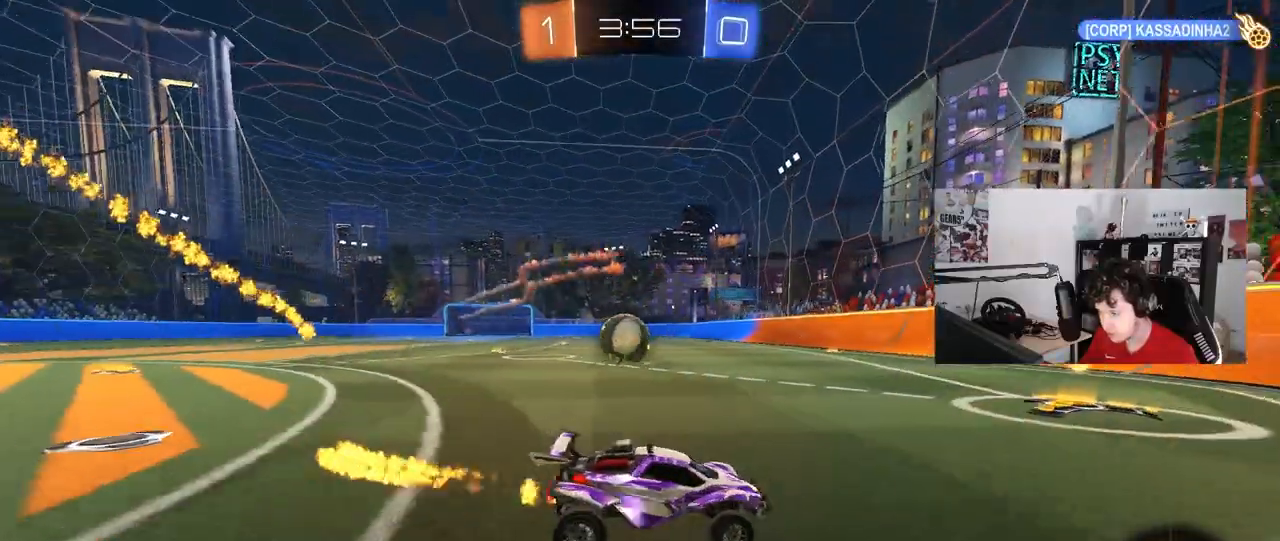
{"keys": ["a", "w"], "mouse": ["left"], "mouse_move": "still", "events": [[17, "mouse_left", "up"], [67, "shift", "up"], [117, "mouse_left", "down"], [350, "a", "up"], [433, "a", "down"]]}
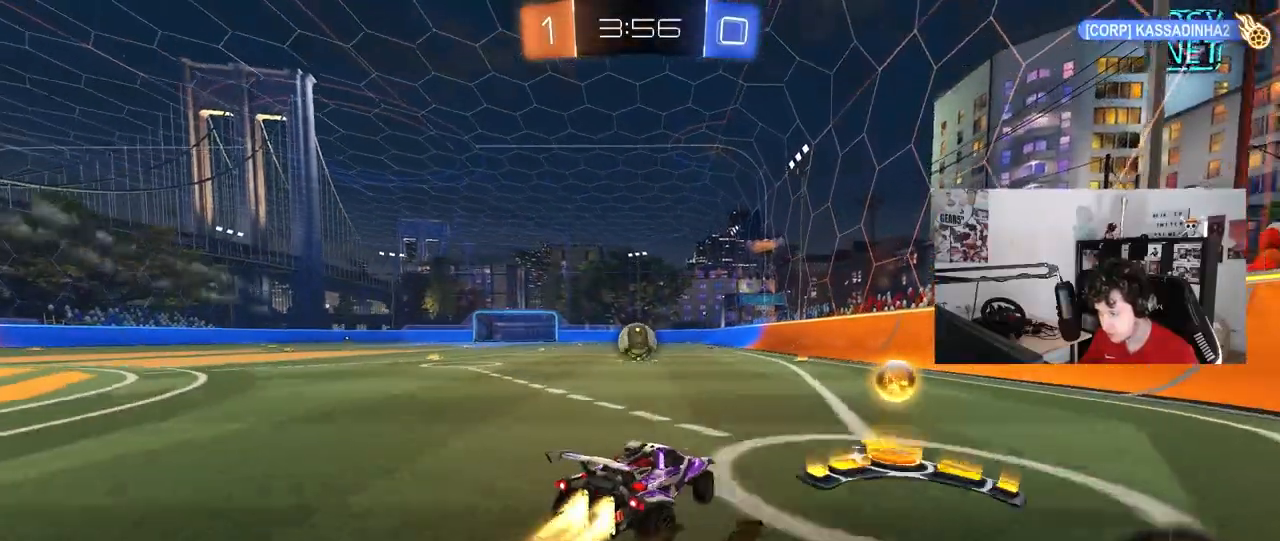
{"keys": ["a", "s", "shift"], "mouse": ["left"], "mouse_move": "down-left", "events": [[33, "a", "up"], [83, "d", "down"], [83, "mouse_right", "down"], [83, "w", "up"], [133, "w", "down"], [183, "a", "down"], [183, "mouse_right", "up"], [217, "d", "up"], [217, "shift", "down"], [267, "mouse_right", "down"], [367, "s", "down"], [367, "w", "up"], [417, "mouse_right", "up"]]}
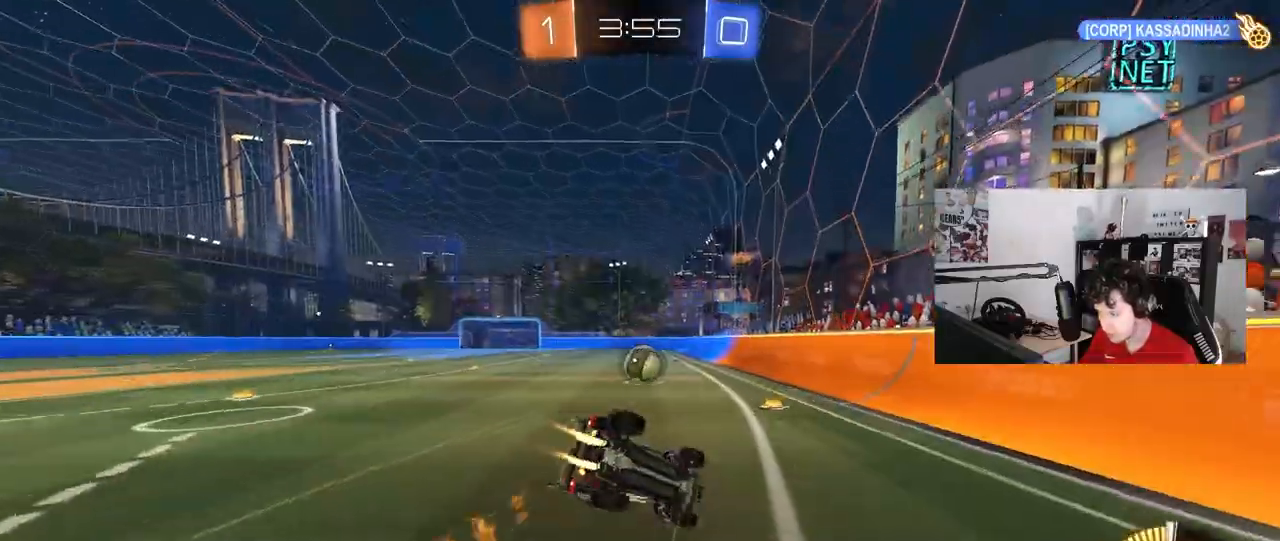
{"keys": ["a", "s", "shift"], "mouse": ["left"], "mouse_move": "still", "events": [[183, "s", "up"], [333, "s", "down"]]}
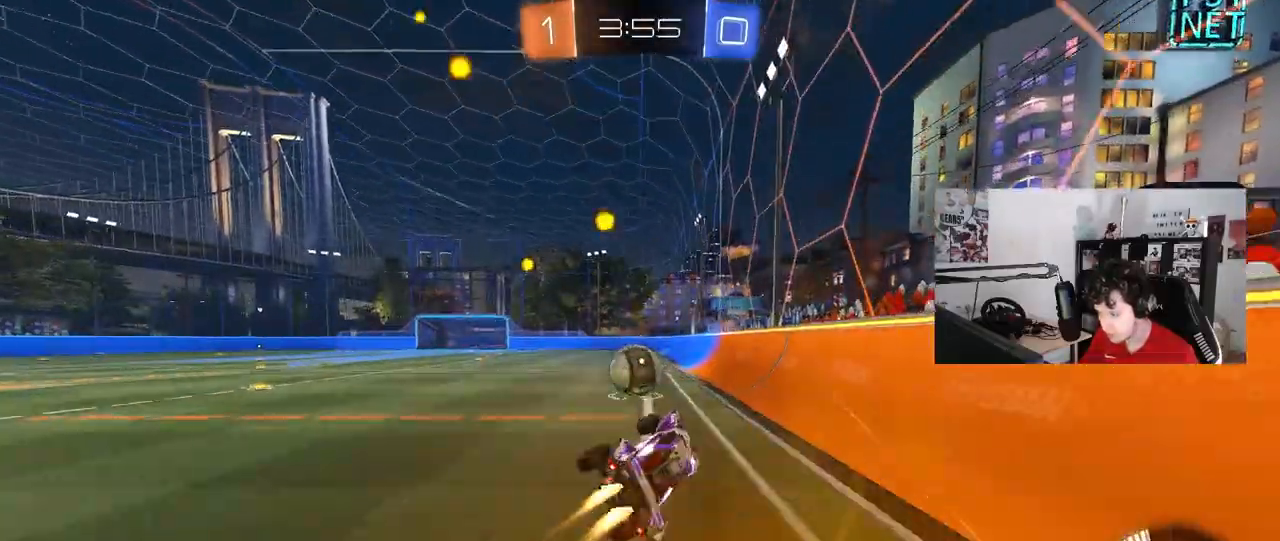
{"keys": ["w"], "mouse": [], "mouse_move": "still", "events": [[67, "shift", "up"], [167, "a", "up"], [167, "mouse_left", "up"], [167, "s", "up"], [200, "d", "down"], [250, "d", "up"], [300, "w", "down"]]}
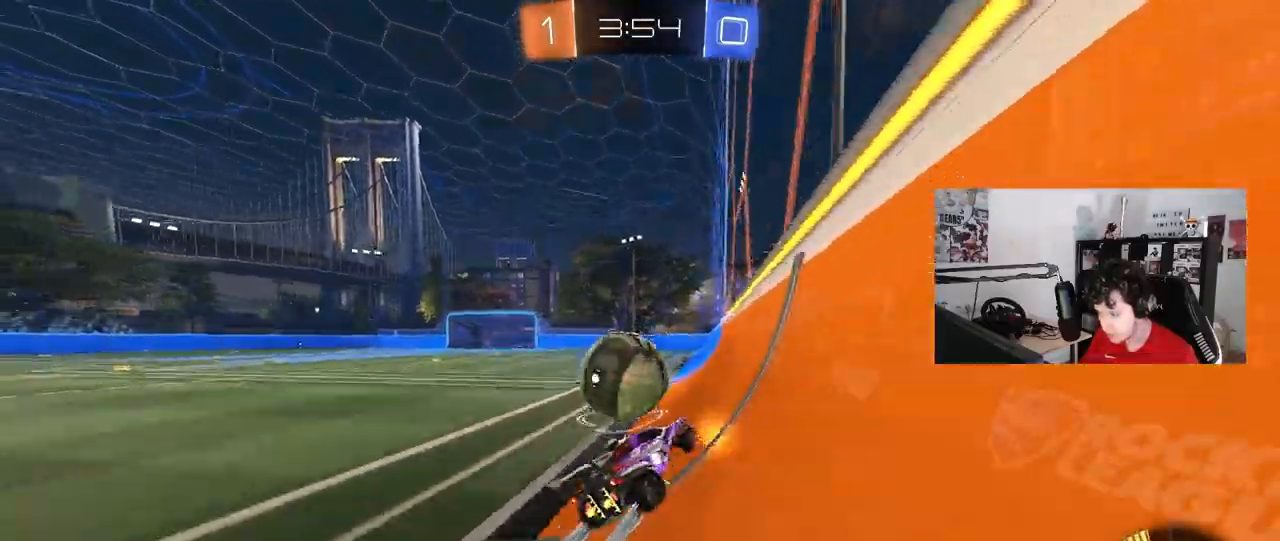
{"keys": ["w"], "mouse": [], "mouse_move": "still", "events": [[133, "a", "down"], [267, "mouse_left", "down"], [417, "mouse_left", "up"], [450, "a", "up"]]}
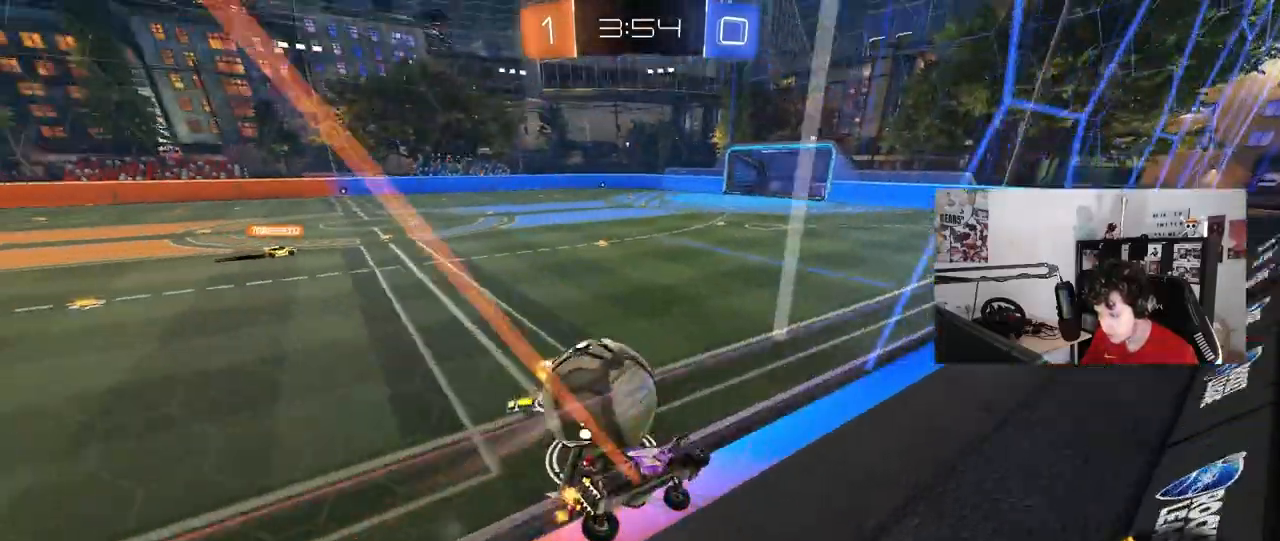
{"keys": ["w"], "mouse": ["left"], "mouse_move": "still", "events": [[100, "a", "down"], [283, "a", "up"], [333, "mouse_left", "down"], [383, "mouse_left", "up"], [467, "mouse_left", "down"]]}
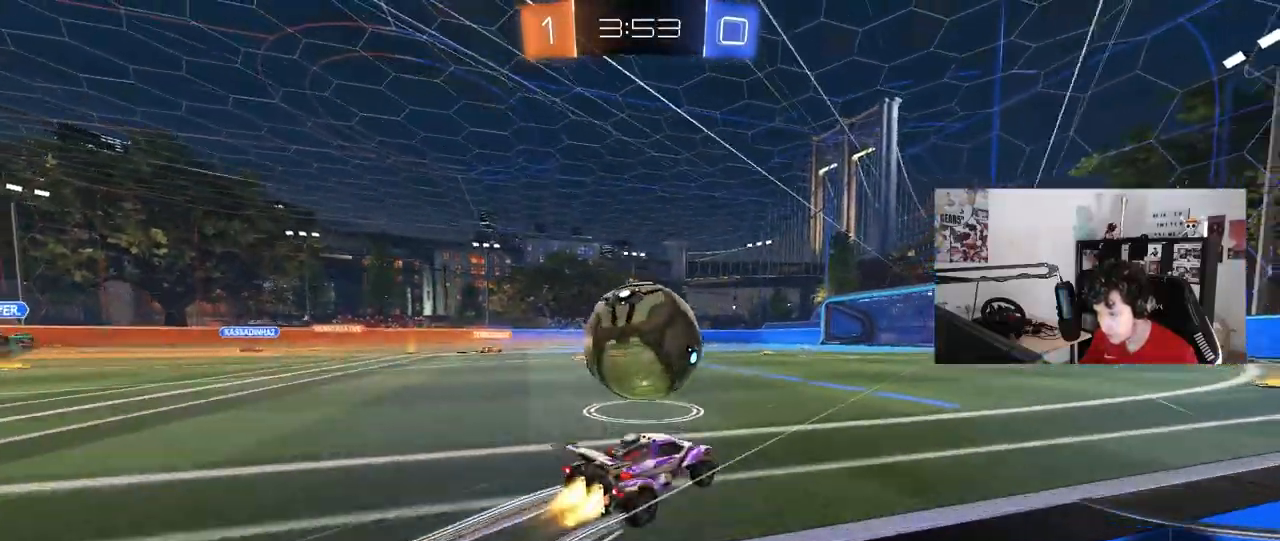
{"keys": ["a", "w"], "mouse": ["left"], "mouse_move": "still", "events": [[17, "d", "down"], [67, "d", "up"], [67, "mouse_left", "up"], [117, "a", "down"], [250, "a", "up"], [250, "mouse_left", "down"], [300, "d", "down"], [400, "d", "up"], [483, "a", "down"]]}
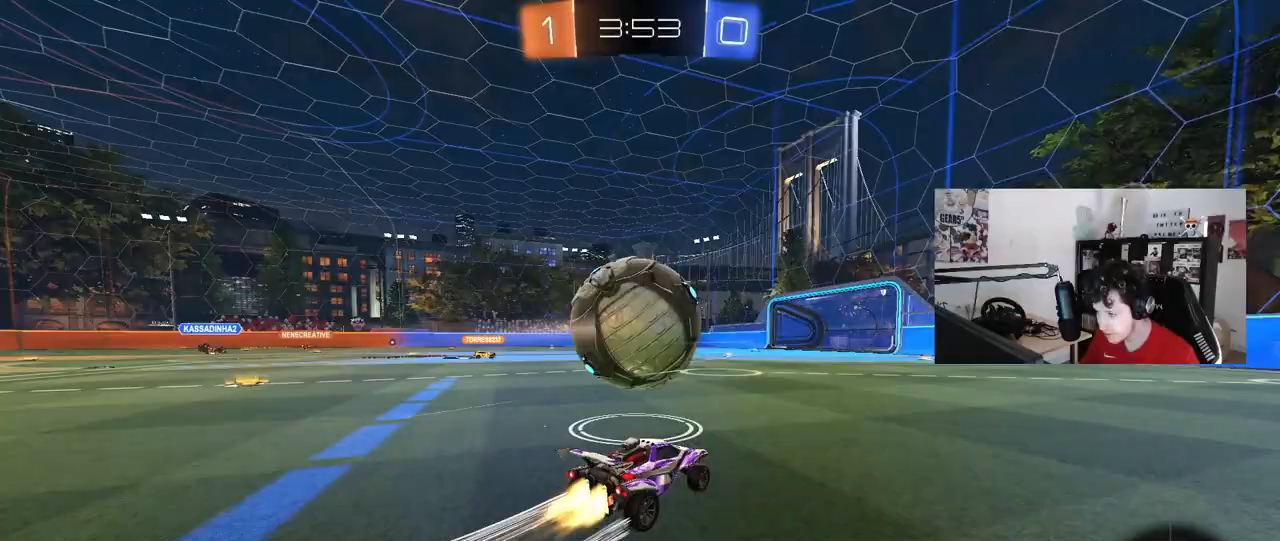
{"keys": ["w"], "mouse": ["left"], "mouse_move": "still", "events": [[83, "a", "up"], [183, "mouse_left", "up"], [317, "d", "down"], [317, "mouse_left", "down"], [367, "d", "up"]]}
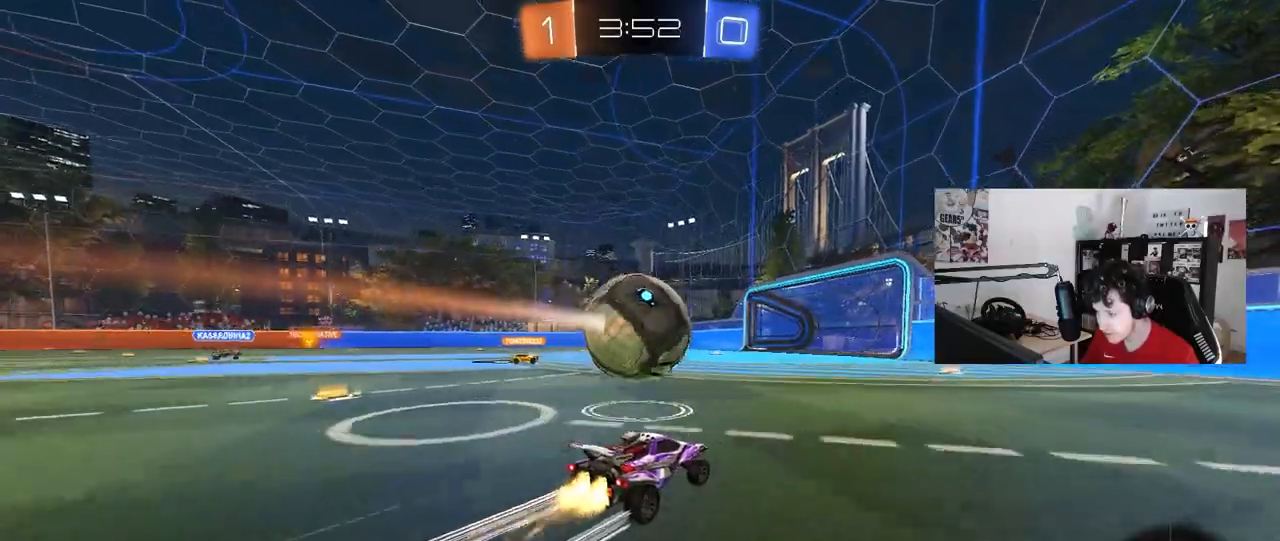
{"keys": [], "mouse": ["left", "right"], "mouse_move": "still", "events": [[233, "a", "down"], [283, "a", "up"], [433, "mouse_right", "down"], [467, "w", "up"]]}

Problem description: From start to finish, output the listing exactly, but omit its pictures.

The completed task:
{"keys": ["a", "w"], "mouse": ["left"], "mouse_move": "still", "events": [[17, "mouse_left", "up"], [67, "shift", "up"], [117, "mouse_left", "down"], [350, "a", "up"], [433, "a", "down"]]}
{"keys": ["a", "s", "shift"], "mouse": ["left"], "mouse_move": "down-left", "events": [[33, "a", "up"], [83, "d", "down"], [83, "mouse_right", "down"], [83, "w", "up"], [133, "w", "down"], [183, "a", "down"], [183, "mouse_right", "up"], [217, "d", "up"], [217, "shift", "down"], [267, "mouse_right", "down"], [367, "s", "down"], [367, "w", "up"], [417, "mouse_right", "up"]]}
{"keys": ["a", "s", "shift"], "mouse": ["left"], "mouse_move": "still", "events": [[183, "s", "up"], [333, "s", "down"]]}
{"keys": ["w"], "mouse": [], "mouse_move": "still", "events": [[67, "shift", "up"], [167, "a", "up"], [167, "mouse_left", "up"], [167, "s", "up"], [200, "d", "down"], [250, "d", "up"], [300, "w", "down"]]}
{"keys": ["w"], "mouse": [], "mouse_move": "still", "events": [[133, "a", "down"], [267, "mouse_left", "down"], [417, "mouse_left", "up"], [450, "a", "up"]]}
{"keys": ["w"], "mouse": ["left"], "mouse_move": "still", "events": [[100, "a", "down"], [283, "a", "up"], [333, "mouse_left", "down"], [383, "mouse_left", "up"], [467, "mouse_left", "down"]]}
{"keys": ["a", "w"], "mouse": ["left"], "mouse_move": "still", "events": [[17, "d", "down"], [67, "d", "up"], [67, "mouse_left", "up"], [117, "a", "down"], [250, "a", "up"], [250, "mouse_left", "down"], [300, "d", "down"], [400, "d", "up"], [483, "a", "down"]]}
{"keys": ["w"], "mouse": ["left"], "mouse_move": "still", "events": [[83, "a", "up"], [183, "mouse_left", "up"], [317, "d", "down"], [317, "mouse_left", "down"], [367, "d", "up"]]}
{"keys": [], "mouse": ["left", "right"], "mouse_move": "still", "events": [[233, "a", "down"], [283, "a", "up"], [433, "mouse_right", "down"], [467, "w", "up"]]}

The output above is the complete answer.